Shootout injures Myanmar anti-drug vigilantes

25 February 2016
Shootout injures Myanmar anti-drug vigilantes
Injured member of community based anti-narcotic campaigners arrives at hospital in Myit Kyi Na, northern Kachin State, Myanmar, 25 February 2016. Photo: Myitkyina News Journal/EPA

An anti-drug vigilante group in northern Myanmar said at least 30 of its members were wounded in gunfire and explosions Thursday as they pressed ahead with a controversial mission to destroy opium poppy crops. 
The violence comes a day after police allowed hundreds of members of Pat Jasan, a hardline Christian group known for flogging drug users, to advance towards poppy fields against the wishes of local opium farmers. 
Tan Goon, head of Pat Jasan for the Kachin capital Myitkyina, said its members who had set off towards fields in the Waingmaw area on Thursday were ambushed by unknown attackers.  
"Some were shot, some were wounded in mine and bomb blasts, some were beaten and hit with stones," he told AFP, without giving details of the type of bombs used.
Local people are prepare to demonstrate in front of Myitkyina hospital and in front of Sakhone Taein Yeain home. 
Pat Jasan members are still thought to be in the area and the situation remains tense as the group, which is backed by the powerful Kachin Baptist Church, has vowed to continue its mission. 
"Our intention was to destroy poppy fields there.
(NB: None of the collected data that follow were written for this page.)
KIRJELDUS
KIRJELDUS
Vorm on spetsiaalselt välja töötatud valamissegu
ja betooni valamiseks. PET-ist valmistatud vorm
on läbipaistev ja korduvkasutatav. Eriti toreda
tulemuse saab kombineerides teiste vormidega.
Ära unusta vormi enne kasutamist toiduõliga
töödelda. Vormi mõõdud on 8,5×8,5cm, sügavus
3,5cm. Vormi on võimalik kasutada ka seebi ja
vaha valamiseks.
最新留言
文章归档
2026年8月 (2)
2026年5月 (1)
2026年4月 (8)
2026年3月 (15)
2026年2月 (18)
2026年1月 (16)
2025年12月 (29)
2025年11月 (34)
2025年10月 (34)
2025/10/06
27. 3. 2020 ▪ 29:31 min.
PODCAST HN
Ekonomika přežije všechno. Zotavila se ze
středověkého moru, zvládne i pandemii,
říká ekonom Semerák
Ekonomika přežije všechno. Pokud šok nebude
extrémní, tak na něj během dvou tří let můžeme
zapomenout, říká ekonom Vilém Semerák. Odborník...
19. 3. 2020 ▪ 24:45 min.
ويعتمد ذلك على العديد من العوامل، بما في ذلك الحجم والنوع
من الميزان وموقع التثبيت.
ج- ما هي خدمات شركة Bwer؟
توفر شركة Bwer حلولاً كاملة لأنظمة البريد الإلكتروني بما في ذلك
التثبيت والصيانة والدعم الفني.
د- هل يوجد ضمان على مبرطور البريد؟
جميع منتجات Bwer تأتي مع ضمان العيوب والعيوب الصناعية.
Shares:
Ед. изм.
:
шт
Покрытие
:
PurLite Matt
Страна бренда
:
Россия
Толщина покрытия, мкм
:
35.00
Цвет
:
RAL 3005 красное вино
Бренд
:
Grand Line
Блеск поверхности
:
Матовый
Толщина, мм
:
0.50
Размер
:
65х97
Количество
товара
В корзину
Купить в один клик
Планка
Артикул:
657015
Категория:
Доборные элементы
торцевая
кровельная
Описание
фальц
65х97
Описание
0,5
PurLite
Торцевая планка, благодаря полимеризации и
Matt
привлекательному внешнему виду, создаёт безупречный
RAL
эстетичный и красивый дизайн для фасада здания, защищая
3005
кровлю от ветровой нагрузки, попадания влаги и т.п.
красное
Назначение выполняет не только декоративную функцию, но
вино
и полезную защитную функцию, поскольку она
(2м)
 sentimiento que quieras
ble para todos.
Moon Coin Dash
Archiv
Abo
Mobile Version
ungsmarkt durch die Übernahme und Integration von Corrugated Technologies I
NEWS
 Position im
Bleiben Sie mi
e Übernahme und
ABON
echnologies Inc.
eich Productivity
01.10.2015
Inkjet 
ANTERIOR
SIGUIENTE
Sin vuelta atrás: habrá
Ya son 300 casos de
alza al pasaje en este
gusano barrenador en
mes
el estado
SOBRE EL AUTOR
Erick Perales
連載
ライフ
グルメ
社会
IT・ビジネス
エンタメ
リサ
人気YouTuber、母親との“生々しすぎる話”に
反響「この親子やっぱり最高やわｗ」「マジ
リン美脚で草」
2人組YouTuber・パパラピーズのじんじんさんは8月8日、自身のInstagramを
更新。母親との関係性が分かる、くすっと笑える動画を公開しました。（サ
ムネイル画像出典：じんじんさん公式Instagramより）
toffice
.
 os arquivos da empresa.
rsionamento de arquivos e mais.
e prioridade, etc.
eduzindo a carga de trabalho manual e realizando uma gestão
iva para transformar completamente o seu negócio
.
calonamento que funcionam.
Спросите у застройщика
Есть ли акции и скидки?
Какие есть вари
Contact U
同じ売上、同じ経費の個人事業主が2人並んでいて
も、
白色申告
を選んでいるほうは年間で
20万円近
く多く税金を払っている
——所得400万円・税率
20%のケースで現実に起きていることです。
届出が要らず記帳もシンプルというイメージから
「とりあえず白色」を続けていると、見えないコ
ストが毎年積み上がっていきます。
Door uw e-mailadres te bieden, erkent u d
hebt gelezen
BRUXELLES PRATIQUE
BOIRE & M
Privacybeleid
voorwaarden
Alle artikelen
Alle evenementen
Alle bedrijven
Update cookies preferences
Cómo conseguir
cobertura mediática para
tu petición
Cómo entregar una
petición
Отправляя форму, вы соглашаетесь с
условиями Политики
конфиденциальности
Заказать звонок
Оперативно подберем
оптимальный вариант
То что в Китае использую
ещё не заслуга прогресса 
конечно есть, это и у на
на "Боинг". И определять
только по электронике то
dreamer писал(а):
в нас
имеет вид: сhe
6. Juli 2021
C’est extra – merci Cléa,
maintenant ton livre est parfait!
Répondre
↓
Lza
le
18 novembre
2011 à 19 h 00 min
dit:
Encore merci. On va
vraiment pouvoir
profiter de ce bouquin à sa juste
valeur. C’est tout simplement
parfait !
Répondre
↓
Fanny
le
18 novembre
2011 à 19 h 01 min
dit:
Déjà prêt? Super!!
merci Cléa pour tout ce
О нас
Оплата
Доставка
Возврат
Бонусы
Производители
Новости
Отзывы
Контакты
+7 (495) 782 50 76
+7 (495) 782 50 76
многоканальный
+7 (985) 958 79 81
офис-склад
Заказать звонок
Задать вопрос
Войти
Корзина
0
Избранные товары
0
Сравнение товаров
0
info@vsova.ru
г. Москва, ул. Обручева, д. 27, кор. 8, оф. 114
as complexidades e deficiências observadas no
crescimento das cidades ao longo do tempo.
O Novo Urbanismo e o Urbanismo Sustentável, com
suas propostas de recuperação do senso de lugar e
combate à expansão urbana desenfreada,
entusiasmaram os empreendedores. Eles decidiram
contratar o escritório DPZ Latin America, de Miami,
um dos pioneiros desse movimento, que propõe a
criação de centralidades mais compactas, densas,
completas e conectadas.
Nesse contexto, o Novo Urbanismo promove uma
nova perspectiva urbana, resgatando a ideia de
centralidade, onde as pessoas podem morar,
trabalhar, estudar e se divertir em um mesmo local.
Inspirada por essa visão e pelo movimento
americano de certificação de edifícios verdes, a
We haven't deviated from that intention yet," Tan Goon said. 
Myanmar is the world's second largest opium producer after Afghanistan and a major regional methamphetamine manufacturer. 
Authorities have missed several of their own targets to eradicate drugs, amid links between military-backed militias and ethnic rebel groups to the multi-billion dollar trade. 
Poor farmers in remote frontier regions also have few viable alternatives to growing opium. 
Easy availability of cheap, strong heroin has spread addiction across Kachin, where a civil war has raged between the government and ethnic minority rebels since a ceasefire collapsed in 2011. 
Pat Jasan, which was formed two years ago and claims to have tens of thousands of members, has taken matters into its own hands. 
But experts say its often forceful methods -- including beatings and public humiliation -- are counterproductive and reduce the reach of needle exchange programmes. 
In a sign that this week's stand-off has significantly raised the profile of the issue, parliament's lower house approved an emergency motion urging the government to support local groups fighting the drugs trade. 
One military MP told the chamber that security forces had been involved in poppy destruction in local fields since early February. 
"Villagers said they could not accept at all activities of a community-based religious drugs elimination group, which was organised illegally. But they would accept government action according to the law," the lawmaker said in a parliamentary debate broadcast on television.